QUESTIONS ON THE MATERIAL >>
A. Decide whether each statement agrees with the shuffle-algorithm discussion below, answering yes or no and quoting the deciding words: (i) The implementation was tested on one million playlists. (ii) Restricting the step size to [.25, .75) is meant to avoid steps that return too close to the same artist. (iii) The reply about the "bad break" was written with Knuth's book at hand.
B. From the shuffle-algorithm discussion below, list every summary statistic reported for the test on one million playlists, with its value.

EXCERPT >>

The fibonacci hashing mentioned here looks to be just Kronecker low-discrepancy sequences https://en.wikipedia.org/wiki/Low-discrepancy_sequence#Addit... which is used for dithering too (see eg https://extremelearning.com.au/unreasonable-effectiveness-of...). It's quite likely already what Spotify were obliquely referring to. But I think the author missed a trick: tracks by an artist occur close together if your collection is already arranged by artist/album. Picking tracks far apart from the globally sorted list is what this sequence will do, and do you don't need to do anything at all to split by artist/album/category etc:

1. for the Kth track in a sorted collection of N with seed S in [0,1), pick track number floor(N((K(phi-1)+S)%1)).

2. There is no step 2.

Since Spotify suggest their algorithm is only a couple of lines, I'd guess this is what they did.

edited to add: the above would get pretty boring because songs would always follow one another in sequence, no matter what the seed was. But since the chance of picking an irrational number at random in a real interval is a near certainty (because rationals are countable and reals are uncountable) you can just pick any new random number as the stepsize in the sequence when you start to shuffle play and it should be good enough; picking in [.25, .75) avoids steps that take you back too close to the same artist.


This is fantastic! I still need to carefully study it all, but I implemented the idea you described in the original comment. It seems the error lies somewhere between the algorithm I mentioned and the Fisher-Yates shuffle, based on one million playlists: Mean: 0.13, Median: 0.11, Mode: 0, p25: 0.06, p75: 0.18, p90: 0.26, p95: 0.31.

It's possible I'm missing something here. Regarding your edit about 'picking any new random number as the stepsize,' wouldn't it be affected by a 'bad break,' as mentioned by Knuth? I still need to work out the 'bad break' proof.

Edit: If it helps, here is the code I used to test it out - https://gist.github.com/pncnmnp/8afb7903f61ec69a157287435a63...


I don't have Knuth to hand...but yeah it is possible you can accidentally pick a number that is too close to a rational, so you get short repeats of tracks instead of long ones. What you're after is a number with a high approximation coefficient https://en.wikipedia.org/wiki/Liouville_number#Irrationality... but in practice you just need to know that it is irrational "enough", eg you might want to avoid repeats in the first 1000 plays.

You can get that by rejection sampling on the random number and using the Farey sequence to find nearby low-denominator fractions https://en.wikipedia.org/wiki/Farey_sequence#Applications - if I pick a number between 0 and 1 I can use 0/1, 1/1 as the starting point for the usual iteration. (and then scale to .25,.75 at the end). You pick your approximation bound mu and reject if log(abs(p/q - x)) > - mu log q, repeat the farey iteration until q is large enough. (just making this up as I go on an ipad, I may have a sign wrong in there or whatever)

It is actually much simpler than this ^ to just explicitly check the first 1000 numbers for a loop. It's simpler than tortoise and hare: you know there is no run-in, so the first number is in the loop, and you want that number to not reappear in the first min(N,1000) items.

SUPPLIED MATERIAL >>
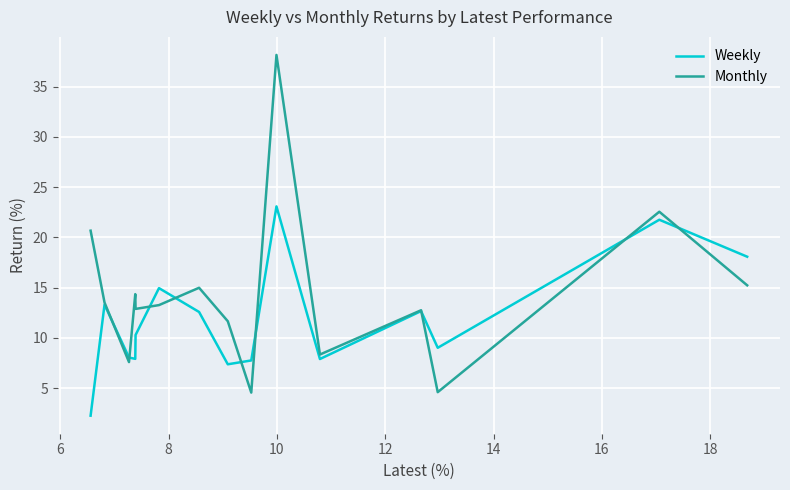

Which series has the largest total across all categories?

Monthly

SOLUTIONS >>
A.
(i) Yes: "based on one million playlists"
(ii) Yes: "picking in [.25, .75) avoids steps that take you back too close to the same artist"
(iii) No: "I don't have Knuth to hand"

B.
Mean: 0.13
Median: 0.11
Mode: 0
p25: 0.06
p75: 0.18
p90: 0.26
p95: 0.31